**THE DATA**.
------------------------------------------------------------

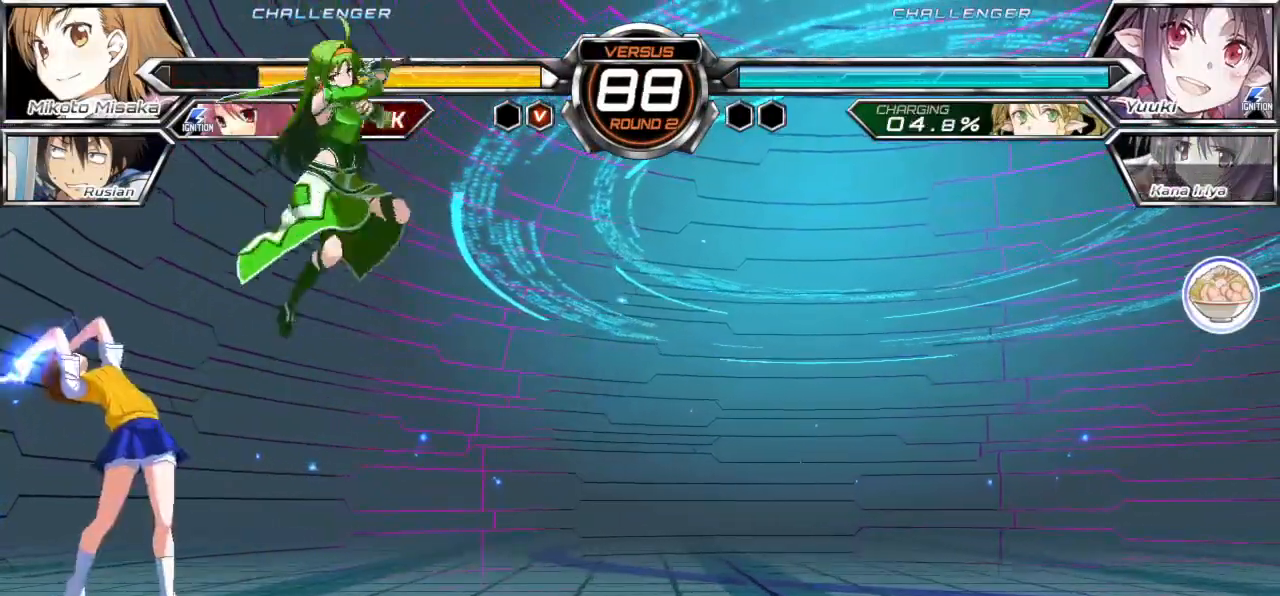
{"buttons": [], "left_stick": "down-left", "events": [[417, "TRIANGLE", "up"], [433, "left_stick", "down-left"]]}
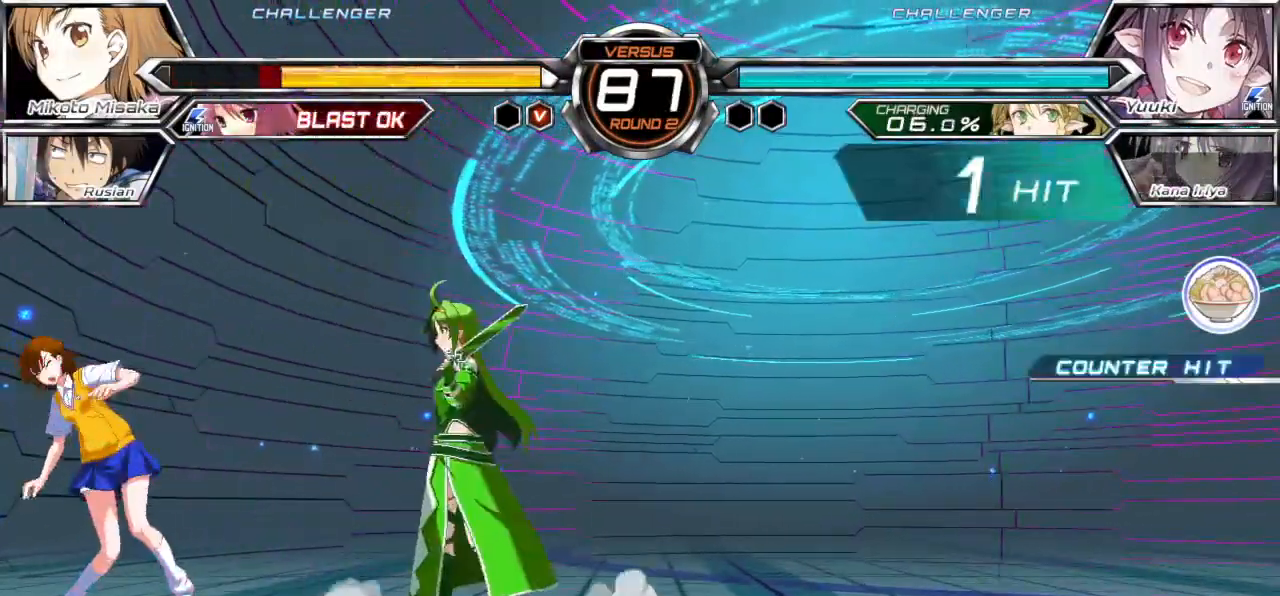
{"buttons": [], "left_stick": "down-left", "events": []}
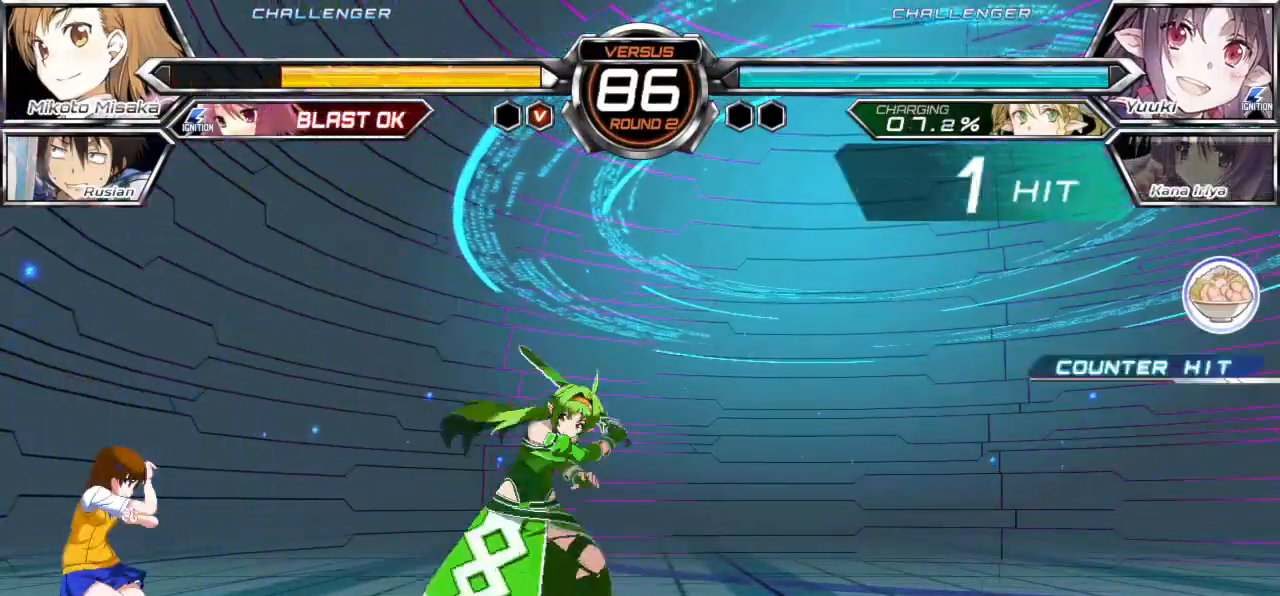
{"buttons": [], "left_stick": "down-left", "events": []}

------------------------------------------------------------

**EXERCISE**. The answer must be the full listing, restated word for word, with no pictures in it.

**ANSWER TO THE EXERCISE**.
{"buttons": [], "left_stick": "down-left", "events": [[417, "TRIANGLE", "up"], [433, "left_stick", "down-left"]]}
{"buttons": [], "left_stick": "down-left", "events": []}
{"buttons": [], "left_stick": "down-left", "events": []}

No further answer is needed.